On 9 Sep 2008, at 8:15 am, Kyle Consalus wrote:

> Anyway, for the time being I believe there are operations that can be
> done with shared memory
> that can't be done with message passing if we make "good performance"
> a requirement.

One of our people here has been working on Distributed Shared Memory
for some years.  It's a programming model where you write AS IF you
had shared memory, but you really don't.  He actually uses plain C
with a library, but I've got a student project to wrap some syntax
around that.

	typedef struct Foo { ... variables ... } Foo;
	typedef struct Bar { ... variables ... } Bar;
	shared Foo foo;
	shared Bar bar;

	shared (const *f = &foo) {
	    ... here we have read access to f->variables ...
	shared (*b = &bar) {
	    ... here we have read-write access to b->variables ...

Underneath, it's message passing.  When you get a view on a
shared region, a copy is fetched from the cheapest source that has
a current copy.  When you release a write view, you become the
holder of the only current copy.  Compressed differences are
sent around the local net.  Zhiyi Huang's library is called VODCA.
There's a plug-compatible version developed by his colleagues in
China called Maotai, so the _same_ code can be run on a multicore
system or on a network of workstations.  The trick is to choose the
chunk size of your problem so that computation and communication
costs are in the right balance.  This certainly seems to be adequate
for numerical software, raytracing, game playing, ...

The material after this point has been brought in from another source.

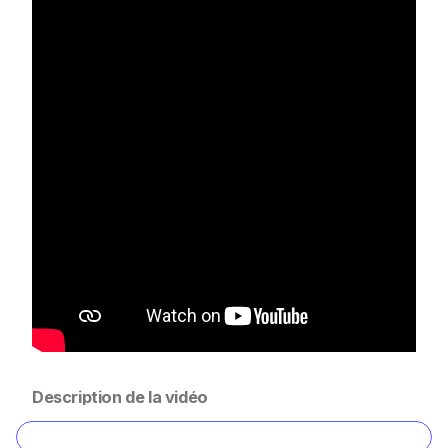
Description de la vidéo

One issue is that real shared memory comes at a price that most
people don't know they are paying.  We wouldn't need MOESI
protocols or the related bus traffic if there were known to be
no sharing, and one of the things that gets in the way of
massive multicore is keeping caches coherent.  No shared memory
=> no coherence problem => no extra bus traffic => faster.

If stupidity were a crime, who'd 'scape hanging?